最後に紹介するのは、自身の名義でのソロ活動のほか、セッション・プレイヤーとしてもジャンルを超えてラブコールを受けるサックス、クラリネット、フルートなど木管楽器の演奏者、パク・ギフンだ。彼の豊かなコラボ履歴の中でも共通しているのは、どんな位置に彼の楽器が配置されていても、木管楽器にしか出せないトーンを用いて、歌を華やかに、カラフルに引き立てていること。『Right Place, Wrong Person』収録の「Domodachi」でパク・ギフンはイントロから鳴り響くサックス演奏を担っており、複雑で忙しないリズムとは対になるような、ゆったりとしたメロディが印象的だ。彼の参加楽曲については、筆者が作成した下掲のプレイリストも参考にしてほしい。






ここまで紹介したのは、本作に参加した韓国のオルタナティブ・ミュージシャンのうちのほんの一部に過ぎない。他のコラボレーターたちについても詳しく知りたい方は是非、各ストリーム・サービスでクレジット欄を確認してほしい。

さて、ここまで紹介してきたミュージシャンたちは、皆いろいろなジャンルから影響を受けながら独自のサウンドやボーカル・スタイルを生み出したり、ジャンルを超えて活動していたり、特定のジャンルを基盤にしつつもその中で主流なスタイルとは異なる表現をする「オルタナティブな」ミュージシャンたちであることが共通している。言い換えるなら彼ら・彼女ら自らのユニークな個性や、ジャンルへの固定観念を破る作品を通して、韓国の音楽シーンで多様性を広げてきたミュージシャンたちだ。RMは彼らのそういう表現やスピリットをリスペクトしてきたのだろうし、そのスタイルや才能をアルバムという一つのアジェンダのために調整してもらい共作するよりも、キャラクターをそのまま生かし反映する「チームプレイ」という方式で作品を完成させた。そうすることで彼はメインストリーム音楽とは異なる「新鮮」で、たくさんのバラバラな個性が花開く「カラフルな」アルバムを作りたかったのではないだろうか。そして、たくさんのミュージシャンと共に共作することで起きる新たな化学反応、多様性の拡がりを楽しみたかったのだろうし、彼はそうした自由で柔軟なマインドを持ったアーティストなのだろう。

アルバム・コンセプトと多様性の両立という意味で、本作でのRMのキュレーションは十分に成功といえる。またグローバルなリスナーたちがこのアルバムが韓国国内のオルタナティブ・ミュージシャンたちと共作されたことを知れば、彼ら・彼女らは韓国大衆音楽の多様性を知ることになる。それを韓国大衆音楽のイメージを世界に拡散したK-POPグループのリーダーが行ったことの意義はあまりにも大きい。

データ欄:
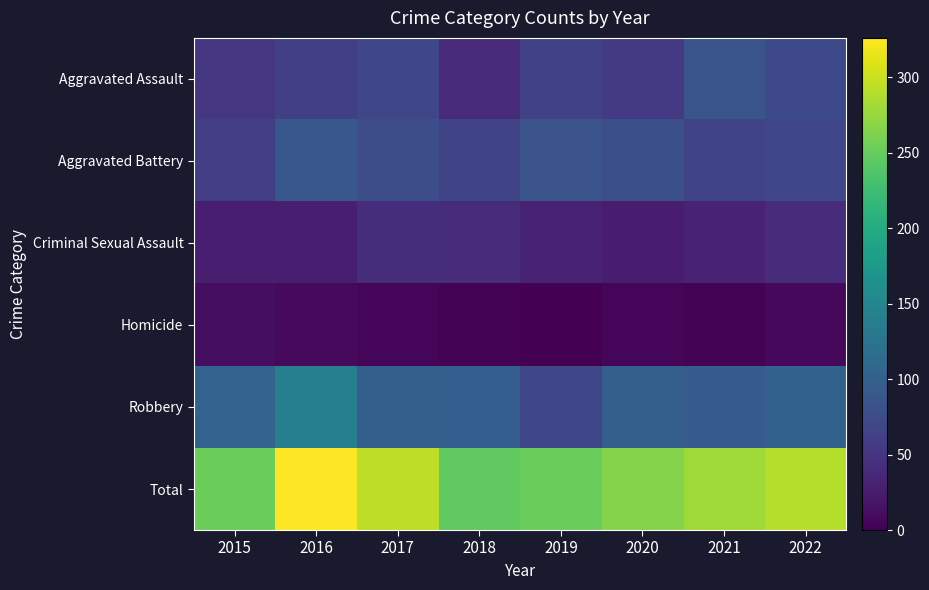

At 2022, list the series in order from smallest to largest.

Homicide, Criminal Sexual Assault, Aggravated Battery, Aggravated Assault, Robbery, Total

課題について: 本文によると、『Right Place, Wrong Person』収録の「Domodachi」で、パク・ギフンはどのような演奏を担っているか。

課題の解答: イントロから鳴り響くサックス演奏を担っている。